There are 720 days of high school and college comes along just to end it

Illustration by Jiha Kim.

Illustration by Jiha Kim.

Connor Fondrevay-Bedell, asst. news editor

On the first day of my freshmen year, my expectations for high school had been crafted by stories from my older sister, John Hughes’s movies, and bad television shows.  I thought that high school would be a long four years that I wanted to get through quickly.

I thought it was cheesy to show your “Titan Pride” and attend every football game, dress up for spirit days, and go to school dances. It felt like I already spent enough time at school for classes that dragged on forever. Why would I want to stay here past 3:15 every day?

As cliché as it sounds, you really don’t know what you have until it’s gone, and the pandemic starting halfway through my sophomore year changed my perspective.

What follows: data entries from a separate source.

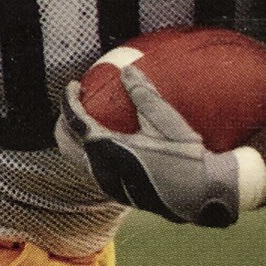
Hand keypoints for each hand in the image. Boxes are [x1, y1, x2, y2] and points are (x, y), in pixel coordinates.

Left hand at [56, 65, 240, 226]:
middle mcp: (100, 170)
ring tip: (90, 118)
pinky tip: (109, 139)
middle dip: (64, 120)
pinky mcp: (116, 192)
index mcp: (107, 150)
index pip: (75, 121)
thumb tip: (127, 70)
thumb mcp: (166, 121)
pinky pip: (91, 167)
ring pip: (76, 158)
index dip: (69, 99)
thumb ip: (143, 94)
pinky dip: (89, 150)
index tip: (74, 84)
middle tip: (77, 102)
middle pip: (64, 143)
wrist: (201, 195)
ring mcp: (106, 184)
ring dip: (75, 137)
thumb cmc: (186, 158)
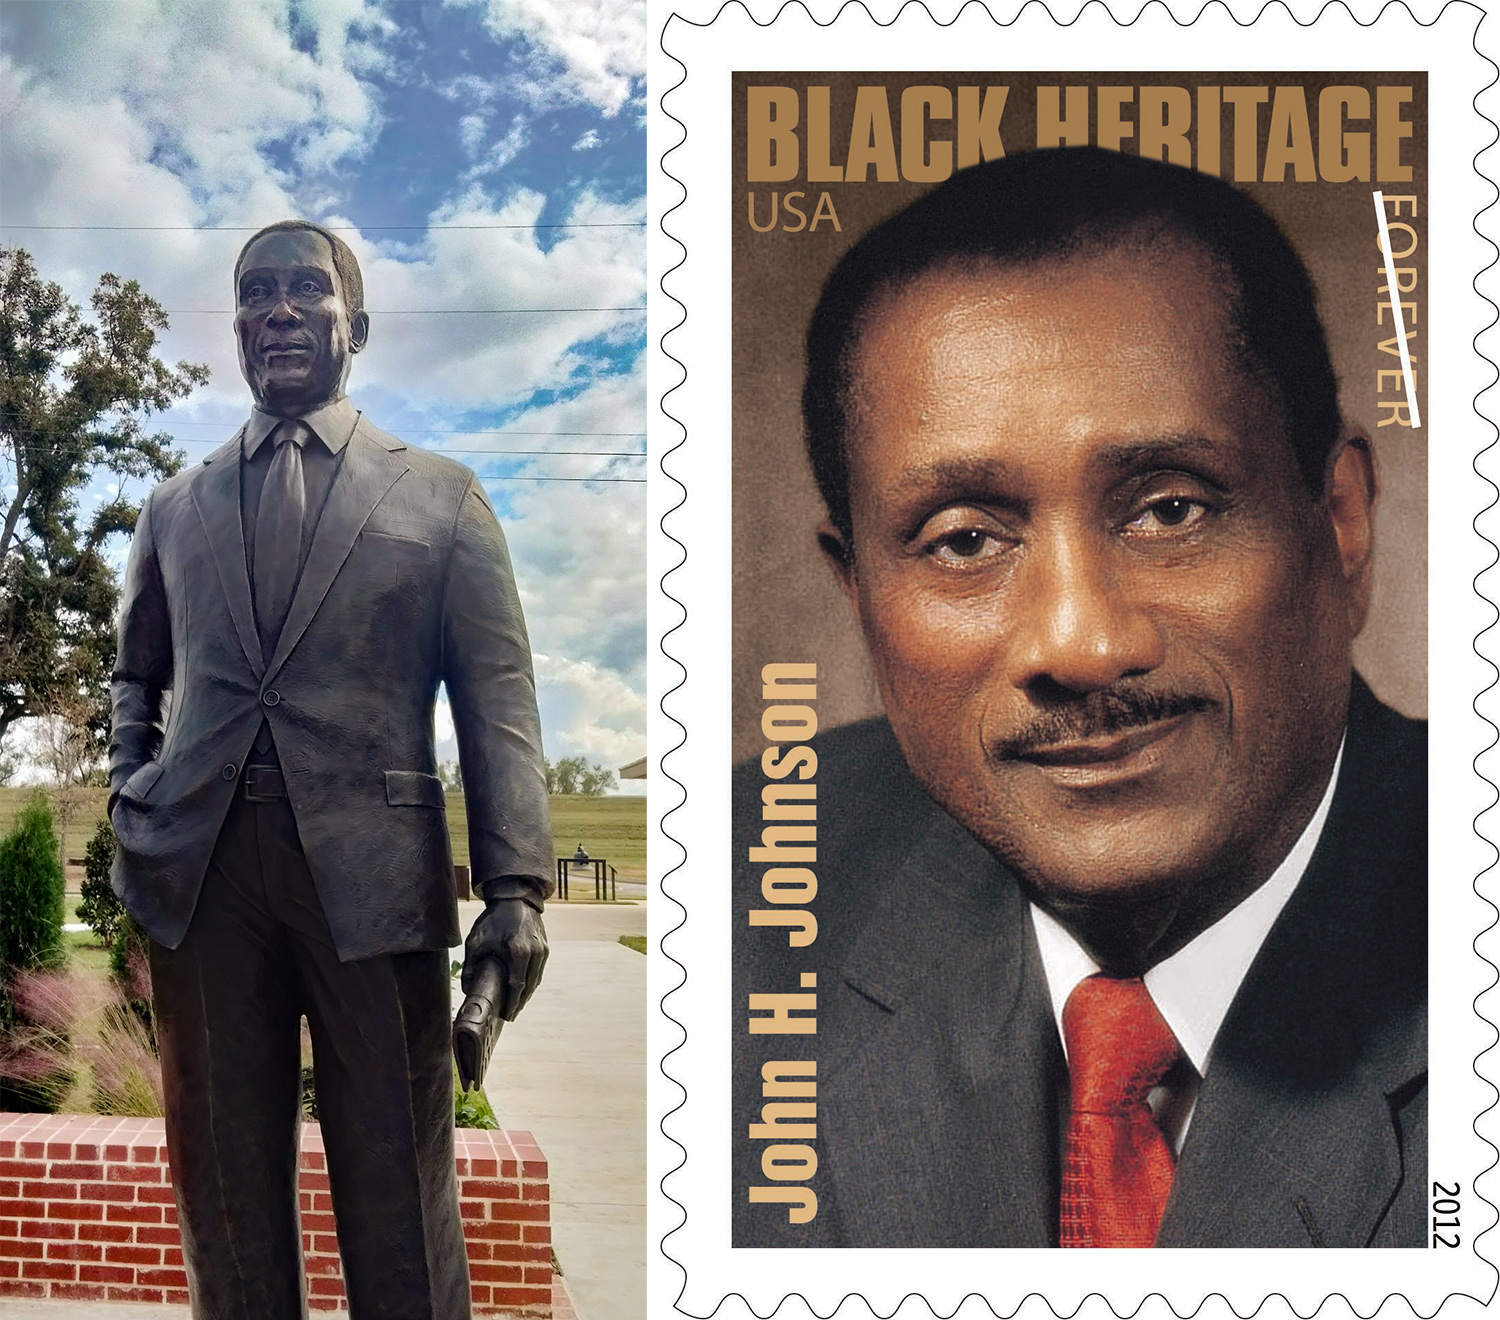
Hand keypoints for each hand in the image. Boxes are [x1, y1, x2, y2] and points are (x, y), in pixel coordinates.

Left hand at [462, 898, 547, 1020]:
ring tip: (516, 1004)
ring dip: (527, 994)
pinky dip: (531, 981)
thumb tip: (467, 989)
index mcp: (518, 952)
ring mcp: (542, 950)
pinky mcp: (545, 946)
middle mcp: (534, 953)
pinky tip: (523, 987)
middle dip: (520, 1003)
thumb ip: (470, 968)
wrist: (514, 897)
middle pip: (529, 987)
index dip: (512, 1004)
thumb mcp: (476, 942)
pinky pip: (539, 970)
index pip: (517, 987)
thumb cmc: (494, 919)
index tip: (507, 1016)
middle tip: (511, 1015)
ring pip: (536, 979)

Seeing how crushed seniors were about the prom they would never have, their anticipated graduation gone, and the goodbyes they would never get to say, I abandoned my old opinions.

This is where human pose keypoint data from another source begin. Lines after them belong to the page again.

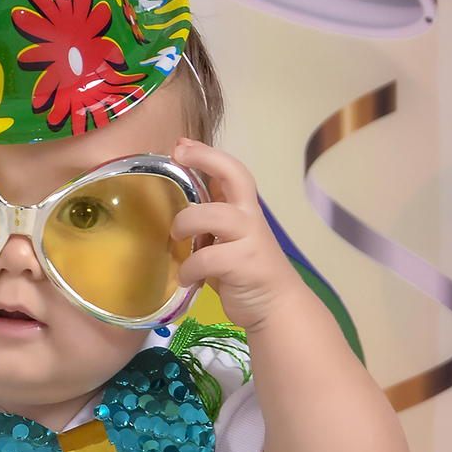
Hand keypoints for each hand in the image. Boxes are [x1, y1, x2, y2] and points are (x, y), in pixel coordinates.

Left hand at [171, 138, 304, 334]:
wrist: (275, 306)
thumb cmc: (244, 273)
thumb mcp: (225, 241)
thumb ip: (209, 222)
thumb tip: (177, 205)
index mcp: (244, 208)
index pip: (231, 170)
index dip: (206, 153)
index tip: (181, 145)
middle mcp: (249, 217)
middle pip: (234, 177)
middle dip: (204, 161)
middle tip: (177, 161)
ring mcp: (249, 239)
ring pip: (214, 215)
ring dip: (187, 222)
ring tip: (176, 238)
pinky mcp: (243, 265)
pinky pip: (206, 258)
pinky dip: (188, 268)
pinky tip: (185, 277)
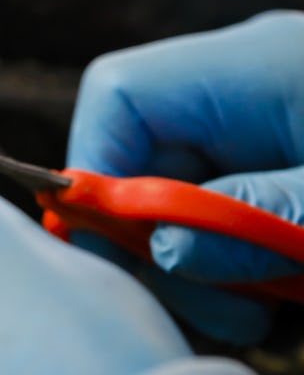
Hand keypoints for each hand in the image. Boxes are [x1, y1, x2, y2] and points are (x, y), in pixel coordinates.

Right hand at [67, 10, 303, 344]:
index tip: (111, 242)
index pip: (120, 94)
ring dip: (199, 264)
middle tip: (211, 300)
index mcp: (252, 69)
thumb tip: (166, 247)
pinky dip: (230, 263)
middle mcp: (240, 92)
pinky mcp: (270, 167)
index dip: (98, 165)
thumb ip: (260, 219)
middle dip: (154, 239)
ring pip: (171, 200)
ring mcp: (254, 130)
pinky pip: (214, 215)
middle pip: (137, 158)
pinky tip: (277, 285)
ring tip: (263, 305)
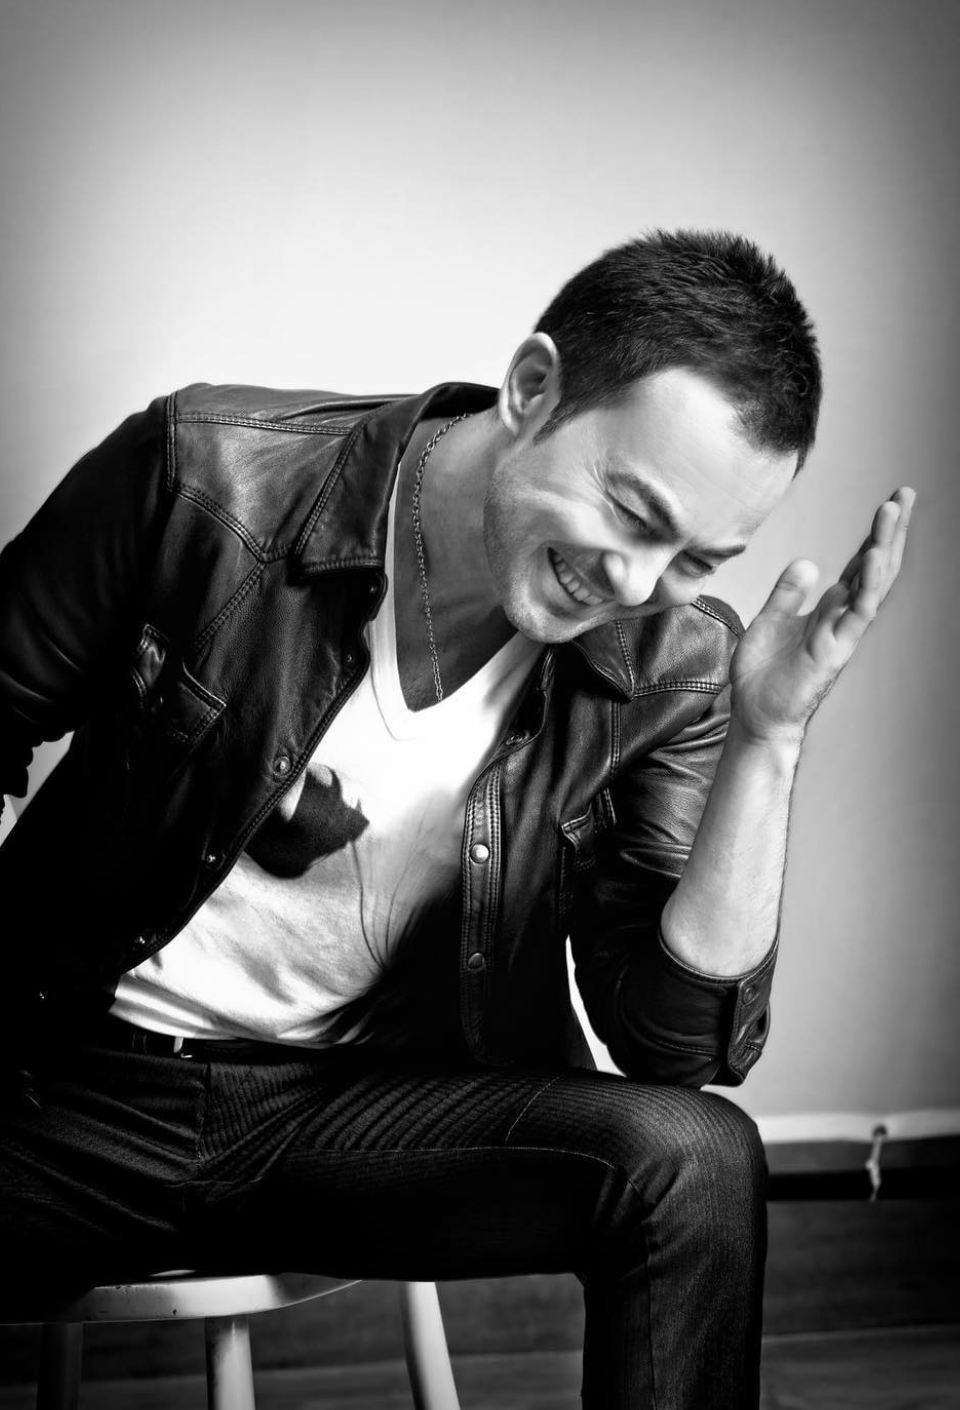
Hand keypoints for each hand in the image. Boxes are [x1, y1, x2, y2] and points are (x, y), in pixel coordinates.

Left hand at [729, 487, 915, 744]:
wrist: (755, 716)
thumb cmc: (763, 675)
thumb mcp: (769, 622)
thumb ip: (787, 594)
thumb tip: (807, 562)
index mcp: (828, 608)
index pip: (858, 564)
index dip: (874, 535)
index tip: (892, 502)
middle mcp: (841, 617)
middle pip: (874, 566)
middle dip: (891, 531)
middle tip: (906, 494)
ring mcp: (842, 632)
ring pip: (872, 584)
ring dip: (884, 547)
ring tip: (893, 512)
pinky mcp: (835, 650)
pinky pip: (857, 614)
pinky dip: (866, 585)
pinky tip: (872, 558)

I had spent my first two years of high school wanting time to go by faster and didn’t realize what I was losing out on with that mentality.

At this point, it feels boring and overdone to talk about “What Covid took from us” and instead, I choose to share what it gave me: a newfound appreciation for my fleeting time at South.

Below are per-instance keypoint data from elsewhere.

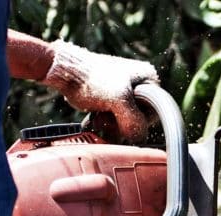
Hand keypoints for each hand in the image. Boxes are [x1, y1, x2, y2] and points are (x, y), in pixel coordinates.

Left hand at [40, 40, 158, 141]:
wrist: (66, 73)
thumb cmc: (92, 80)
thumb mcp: (118, 100)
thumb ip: (133, 120)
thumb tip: (139, 138)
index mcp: (148, 79)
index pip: (155, 110)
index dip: (140, 121)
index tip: (123, 120)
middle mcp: (140, 84)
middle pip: (140, 118)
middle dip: (122, 123)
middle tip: (106, 119)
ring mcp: (125, 92)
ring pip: (126, 120)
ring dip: (111, 124)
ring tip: (98, 118)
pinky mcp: (111, 99)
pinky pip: (115, 118)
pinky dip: (105, 122)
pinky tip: (95, 119)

Seeing the possibility of losing out on my remaining years of high school, I wanted to remain in the moment and not wish away my last few years before college. I was surrounded by opportunities that I would be mistaken to turn away from: people I hadn’t met and activities I hadn’t participated in yet. At the start of my junior year, I joined a new club, and when we returned for in-person learning I actually managed to sit through multiple lacrosse and baseball games, cheering my school on.

As I began to check off my list of lasts—my last first day of school, my last Chicago winter, my last Variety show—I felt the melancholy of finality approaching. After starting high school so cynically, I realized I would be sad to leave it.

These four years are a collection of moments that will never repeat, and I’m glad I came to appreciate that before it was too late.

It took a pandemic and the abrupt possibility of losing the rest of high school to get rid of the scorn I held for those who called high school “the best years of my life.” While I still strive to avoid that mentality, I have come to appreciate what drives it.

There is so much more to high school than your four blocks a day and the people you see. It is a rare moment in time that you’ll never get to experience again, so learn to love being a Titan.